>>>
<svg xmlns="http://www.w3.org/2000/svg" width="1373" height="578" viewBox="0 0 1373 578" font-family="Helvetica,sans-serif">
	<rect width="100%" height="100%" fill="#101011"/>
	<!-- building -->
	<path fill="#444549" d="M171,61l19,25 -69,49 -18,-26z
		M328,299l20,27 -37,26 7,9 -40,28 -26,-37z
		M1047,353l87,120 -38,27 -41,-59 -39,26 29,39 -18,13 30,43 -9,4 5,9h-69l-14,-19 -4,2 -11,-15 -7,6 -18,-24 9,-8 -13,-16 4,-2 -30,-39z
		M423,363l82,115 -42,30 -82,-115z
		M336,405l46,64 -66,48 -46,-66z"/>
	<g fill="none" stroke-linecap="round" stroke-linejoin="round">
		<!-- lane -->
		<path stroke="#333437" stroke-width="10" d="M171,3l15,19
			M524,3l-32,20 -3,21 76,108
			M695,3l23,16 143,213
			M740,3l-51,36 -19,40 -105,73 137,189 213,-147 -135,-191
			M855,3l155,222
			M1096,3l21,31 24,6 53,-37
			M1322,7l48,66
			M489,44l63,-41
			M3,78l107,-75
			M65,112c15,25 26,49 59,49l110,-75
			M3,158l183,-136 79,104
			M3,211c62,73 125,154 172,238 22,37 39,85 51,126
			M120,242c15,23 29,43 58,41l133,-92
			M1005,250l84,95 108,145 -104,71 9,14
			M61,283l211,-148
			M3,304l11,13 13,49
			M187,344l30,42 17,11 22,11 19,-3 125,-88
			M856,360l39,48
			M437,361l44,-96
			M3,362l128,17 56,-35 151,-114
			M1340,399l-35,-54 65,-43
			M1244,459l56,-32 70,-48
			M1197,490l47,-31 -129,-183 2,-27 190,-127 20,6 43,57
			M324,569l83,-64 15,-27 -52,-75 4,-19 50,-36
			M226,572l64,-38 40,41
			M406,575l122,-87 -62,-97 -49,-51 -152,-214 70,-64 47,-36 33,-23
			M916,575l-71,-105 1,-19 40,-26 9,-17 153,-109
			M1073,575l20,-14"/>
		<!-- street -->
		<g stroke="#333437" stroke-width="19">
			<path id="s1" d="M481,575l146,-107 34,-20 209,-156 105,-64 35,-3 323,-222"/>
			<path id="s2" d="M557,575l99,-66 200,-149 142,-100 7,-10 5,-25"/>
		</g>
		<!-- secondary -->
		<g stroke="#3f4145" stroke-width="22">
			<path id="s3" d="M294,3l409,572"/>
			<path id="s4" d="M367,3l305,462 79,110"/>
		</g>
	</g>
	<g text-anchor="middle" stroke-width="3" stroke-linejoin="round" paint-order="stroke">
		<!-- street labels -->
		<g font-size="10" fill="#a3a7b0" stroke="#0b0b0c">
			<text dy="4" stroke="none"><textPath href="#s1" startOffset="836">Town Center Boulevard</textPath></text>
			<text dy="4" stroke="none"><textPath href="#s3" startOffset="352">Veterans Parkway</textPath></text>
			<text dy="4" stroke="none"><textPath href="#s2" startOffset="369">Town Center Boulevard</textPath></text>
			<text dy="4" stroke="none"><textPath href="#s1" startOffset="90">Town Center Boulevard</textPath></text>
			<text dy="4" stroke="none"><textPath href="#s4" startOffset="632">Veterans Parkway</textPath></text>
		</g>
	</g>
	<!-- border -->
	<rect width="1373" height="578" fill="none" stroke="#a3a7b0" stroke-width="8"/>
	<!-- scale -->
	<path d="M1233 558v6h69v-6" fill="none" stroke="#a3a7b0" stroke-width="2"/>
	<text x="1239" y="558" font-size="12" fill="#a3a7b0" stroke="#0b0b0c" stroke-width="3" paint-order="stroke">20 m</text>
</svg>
<<<
>>>
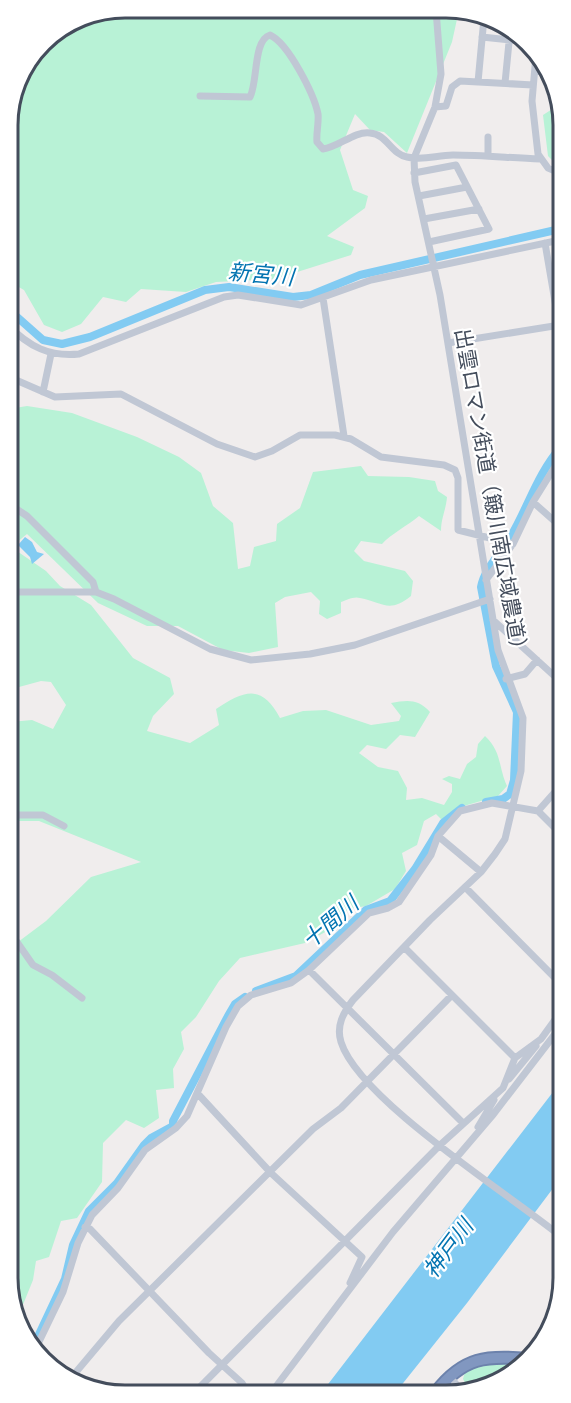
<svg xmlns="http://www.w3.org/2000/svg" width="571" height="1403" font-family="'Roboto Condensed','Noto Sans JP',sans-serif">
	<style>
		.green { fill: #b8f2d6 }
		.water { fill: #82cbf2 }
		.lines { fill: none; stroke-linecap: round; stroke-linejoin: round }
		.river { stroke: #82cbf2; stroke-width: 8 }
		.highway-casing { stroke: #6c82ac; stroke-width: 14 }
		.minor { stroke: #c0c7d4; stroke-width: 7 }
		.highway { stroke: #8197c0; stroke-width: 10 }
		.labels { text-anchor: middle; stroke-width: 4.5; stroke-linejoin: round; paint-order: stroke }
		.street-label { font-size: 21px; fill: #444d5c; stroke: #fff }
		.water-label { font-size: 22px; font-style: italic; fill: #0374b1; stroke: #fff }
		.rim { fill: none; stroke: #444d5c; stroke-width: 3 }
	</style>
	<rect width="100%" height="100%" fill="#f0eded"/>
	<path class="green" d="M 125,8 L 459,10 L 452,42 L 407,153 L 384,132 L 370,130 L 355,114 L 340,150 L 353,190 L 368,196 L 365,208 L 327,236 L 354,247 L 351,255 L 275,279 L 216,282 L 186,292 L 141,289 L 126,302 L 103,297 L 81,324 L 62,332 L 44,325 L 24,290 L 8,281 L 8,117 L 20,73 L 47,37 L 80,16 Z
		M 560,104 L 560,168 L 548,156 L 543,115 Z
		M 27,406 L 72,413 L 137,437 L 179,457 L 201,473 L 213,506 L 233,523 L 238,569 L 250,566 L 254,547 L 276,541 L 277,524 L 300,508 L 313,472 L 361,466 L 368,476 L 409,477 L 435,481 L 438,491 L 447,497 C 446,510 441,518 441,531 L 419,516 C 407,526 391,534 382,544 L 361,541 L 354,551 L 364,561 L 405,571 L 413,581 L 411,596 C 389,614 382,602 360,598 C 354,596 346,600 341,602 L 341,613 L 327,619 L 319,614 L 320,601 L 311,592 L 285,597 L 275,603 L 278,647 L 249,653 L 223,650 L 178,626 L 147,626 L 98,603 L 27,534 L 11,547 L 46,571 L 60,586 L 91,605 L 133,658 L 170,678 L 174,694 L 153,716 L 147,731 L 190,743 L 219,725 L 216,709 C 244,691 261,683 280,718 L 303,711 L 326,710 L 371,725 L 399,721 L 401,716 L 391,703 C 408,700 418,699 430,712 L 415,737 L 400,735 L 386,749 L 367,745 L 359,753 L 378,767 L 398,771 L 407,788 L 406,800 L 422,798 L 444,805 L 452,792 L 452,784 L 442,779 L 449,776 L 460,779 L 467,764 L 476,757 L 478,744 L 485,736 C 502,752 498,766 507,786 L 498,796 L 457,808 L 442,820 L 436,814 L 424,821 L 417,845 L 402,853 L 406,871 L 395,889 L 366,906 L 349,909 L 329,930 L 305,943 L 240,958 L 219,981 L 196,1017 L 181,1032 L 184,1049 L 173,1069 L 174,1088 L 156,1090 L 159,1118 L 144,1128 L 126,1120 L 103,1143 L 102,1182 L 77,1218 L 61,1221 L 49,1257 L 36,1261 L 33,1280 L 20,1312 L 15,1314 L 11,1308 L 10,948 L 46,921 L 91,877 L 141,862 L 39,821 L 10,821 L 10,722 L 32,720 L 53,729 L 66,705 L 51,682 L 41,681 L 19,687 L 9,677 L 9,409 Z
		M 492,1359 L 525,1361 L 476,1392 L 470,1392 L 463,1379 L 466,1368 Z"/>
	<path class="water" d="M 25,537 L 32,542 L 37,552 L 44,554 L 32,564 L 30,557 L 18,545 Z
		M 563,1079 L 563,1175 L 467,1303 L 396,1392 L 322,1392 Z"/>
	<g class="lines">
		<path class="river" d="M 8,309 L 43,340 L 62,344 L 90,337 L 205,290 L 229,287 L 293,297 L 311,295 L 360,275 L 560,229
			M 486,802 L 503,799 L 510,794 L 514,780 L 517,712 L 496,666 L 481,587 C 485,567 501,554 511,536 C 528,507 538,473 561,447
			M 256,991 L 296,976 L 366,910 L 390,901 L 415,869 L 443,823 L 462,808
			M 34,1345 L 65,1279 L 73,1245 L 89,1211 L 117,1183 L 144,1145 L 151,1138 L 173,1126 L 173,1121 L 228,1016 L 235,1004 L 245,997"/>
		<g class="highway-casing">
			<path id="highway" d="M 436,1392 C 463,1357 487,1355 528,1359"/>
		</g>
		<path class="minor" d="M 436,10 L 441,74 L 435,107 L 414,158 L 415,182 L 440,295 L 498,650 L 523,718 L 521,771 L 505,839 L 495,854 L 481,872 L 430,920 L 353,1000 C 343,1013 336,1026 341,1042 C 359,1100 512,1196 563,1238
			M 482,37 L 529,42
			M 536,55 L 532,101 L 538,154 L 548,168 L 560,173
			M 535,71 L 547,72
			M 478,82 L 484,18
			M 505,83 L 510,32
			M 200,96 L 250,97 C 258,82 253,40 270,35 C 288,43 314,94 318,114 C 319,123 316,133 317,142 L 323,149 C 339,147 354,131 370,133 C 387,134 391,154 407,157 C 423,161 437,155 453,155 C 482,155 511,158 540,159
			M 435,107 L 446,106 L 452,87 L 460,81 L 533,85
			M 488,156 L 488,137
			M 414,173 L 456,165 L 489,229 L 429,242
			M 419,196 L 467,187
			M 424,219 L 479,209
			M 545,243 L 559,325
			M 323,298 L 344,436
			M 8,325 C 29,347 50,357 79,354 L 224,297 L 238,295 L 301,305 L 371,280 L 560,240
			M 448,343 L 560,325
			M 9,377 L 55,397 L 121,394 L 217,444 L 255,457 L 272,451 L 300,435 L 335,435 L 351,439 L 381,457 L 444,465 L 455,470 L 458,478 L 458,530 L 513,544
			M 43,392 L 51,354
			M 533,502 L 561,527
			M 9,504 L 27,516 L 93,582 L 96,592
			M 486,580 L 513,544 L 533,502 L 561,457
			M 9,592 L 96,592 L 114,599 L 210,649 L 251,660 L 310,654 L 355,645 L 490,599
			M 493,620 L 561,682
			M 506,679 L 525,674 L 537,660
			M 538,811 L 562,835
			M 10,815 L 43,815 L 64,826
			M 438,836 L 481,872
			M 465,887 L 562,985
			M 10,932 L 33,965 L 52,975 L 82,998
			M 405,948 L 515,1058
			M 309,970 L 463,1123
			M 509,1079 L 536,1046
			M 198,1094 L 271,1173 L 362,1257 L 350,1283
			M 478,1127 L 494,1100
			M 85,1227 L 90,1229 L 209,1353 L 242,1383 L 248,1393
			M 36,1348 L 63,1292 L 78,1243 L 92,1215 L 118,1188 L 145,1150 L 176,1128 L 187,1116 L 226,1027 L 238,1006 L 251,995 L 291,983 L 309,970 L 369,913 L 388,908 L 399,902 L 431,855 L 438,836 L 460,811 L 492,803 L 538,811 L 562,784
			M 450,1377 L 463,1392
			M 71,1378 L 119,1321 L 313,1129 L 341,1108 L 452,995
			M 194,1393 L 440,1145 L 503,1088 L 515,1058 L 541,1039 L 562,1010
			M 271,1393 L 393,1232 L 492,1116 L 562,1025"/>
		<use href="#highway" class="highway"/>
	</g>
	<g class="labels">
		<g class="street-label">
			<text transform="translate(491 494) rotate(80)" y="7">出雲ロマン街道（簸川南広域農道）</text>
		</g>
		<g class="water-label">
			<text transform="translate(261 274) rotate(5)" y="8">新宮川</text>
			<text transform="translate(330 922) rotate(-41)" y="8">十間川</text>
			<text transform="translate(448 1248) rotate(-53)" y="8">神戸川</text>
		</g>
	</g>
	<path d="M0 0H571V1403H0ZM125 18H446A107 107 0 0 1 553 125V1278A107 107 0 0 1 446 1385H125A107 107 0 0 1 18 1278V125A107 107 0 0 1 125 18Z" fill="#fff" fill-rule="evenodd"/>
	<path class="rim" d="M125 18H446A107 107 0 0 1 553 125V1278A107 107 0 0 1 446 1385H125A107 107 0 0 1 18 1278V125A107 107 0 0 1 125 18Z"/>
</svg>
<<<
◆ Problem description
Which lines of the data above contain "linecap"? Copy each one.

◆ Written solution
	<g fill="none" stroke-linecap="round" stroke-linejoin="round">
		.lines { fill: none; stroke-linecap: round; stroke-linejoin: round }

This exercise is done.